Bank of Scotland today announced that its next £5 and £10 banknotes will be printed on polymer, and the first of these will be issued this November to celebrate the bank’s partnership with BBC Children in Need.

Polymer is a thin flexible plastic film, replacing the cotton paper used for notes currently in issue. The notes will be slightly smaller with the new £5 note measuring 125 x 65 mm compared to the current 135 x70mm.

The new polymer notes will be printed on De La Rue’s Safeguard® polymer material and will reuse the existing Bank of Scotland banknote designs, with Sir Walter Scott and The Mound on the front of the note and the bridges theme continuing on the back. The images will be adapted and modernised so they are suitable for polymer.

The first Bank of Scotland polymer banknote will be a one off limited edition £5 note that will be issued in November 2015, and will be auctioned to raise money for BBC Children in Need. The circulation will be limited to just 50 notes so will be popular among collectors. The notes will feature the designs from winners of a children’s competition that is being launched today. 

The design of the main replacement polymer £5 note will be unveiled before the end of this year with the notes itself issuing in the second half of 2016. It will be followed around a year later by the polymer £10 note.

The announcement follows engagement with the Bank of England who has announced a similar timeframe for printing polymer notes. The benefits of polymer notes include: 

Polymer banknotes are resistant to dirt and moisture so stay cleaner for longer than paper banknotes. 
Polymer banknotes are secure. They incorporate advanced security features making them difficult to counterfeit and further enhancing the strong security of Bank of Scotland banknotes.

Polymer banknotes are more durable. They last at least 2.5 times longer than paper banknotes so will take much longer to become “tatty”, improving the quality of banknotes in circulation.
Polymer banknotes are more environmentally friendly and, because they last longer are, over time, cheaper than paper banknotes. Being thin and flexible they fit into wallets and purses as easily as paper banknotes.

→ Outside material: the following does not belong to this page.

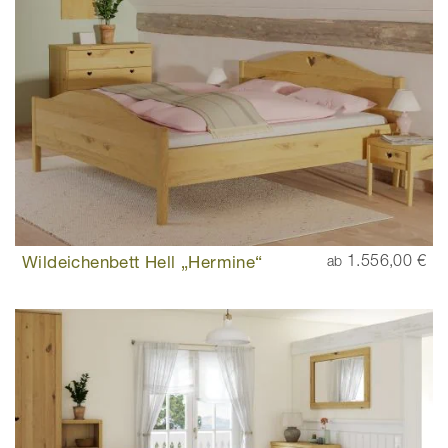
Wildeichenbett Hell „Hermine“
1.556,00 €
ab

The issue of the new notes will be supported by a comprehensive education programme which will include information about the new security features for authentication of the banknote as well as details of how the current paper £5 and £10 banknotes will be withdrawn from circulation.

Robin Bulloch, Managing Director Bank of Scotland said:

“Bank of Scotland has been issuing banknotes for over 300 years and we take seriously our responsibility to create good quality genuine banknotes that can be used with confidence. Polymer notes are cleaner, more secure, and more durable than paper notes. They will provide enhanced counterfeit resilience, and increase the quality of Bank of Scotland notes in circulation.

“Our very first polymer note will be the limited edition fiver to celebrate our partnership with BBC Children in Need and this will be out at the end of this year. This will be the first time the designs of children have been incorporated on a Scottish banknote and we hope to raise lots of money for BBC Children in Need.”

Mary Duffy, Head of BBC Children in Need Scotland added:

“We are delighted to be involved with the launch of these new notes, and as a judge on the panel I look forward to seeing some of the exciting submissions from our young designers! Every penny raised from the auction will go towards projects helping disadvantaged children and young people, allowing BBC Children in Need to make a difference to as many young lives as possible.”

Engaging young people across the country, the competition will challenge children to design part of the £5 Bank of Scotland banknote with the theme ‘What does BBC Children in Need mean to you?’.

Bank of Scotland as part of Lloyds Banking Group is BBC Children in Need’s first ever Principal Partner and exclusive fundraising partner in schools.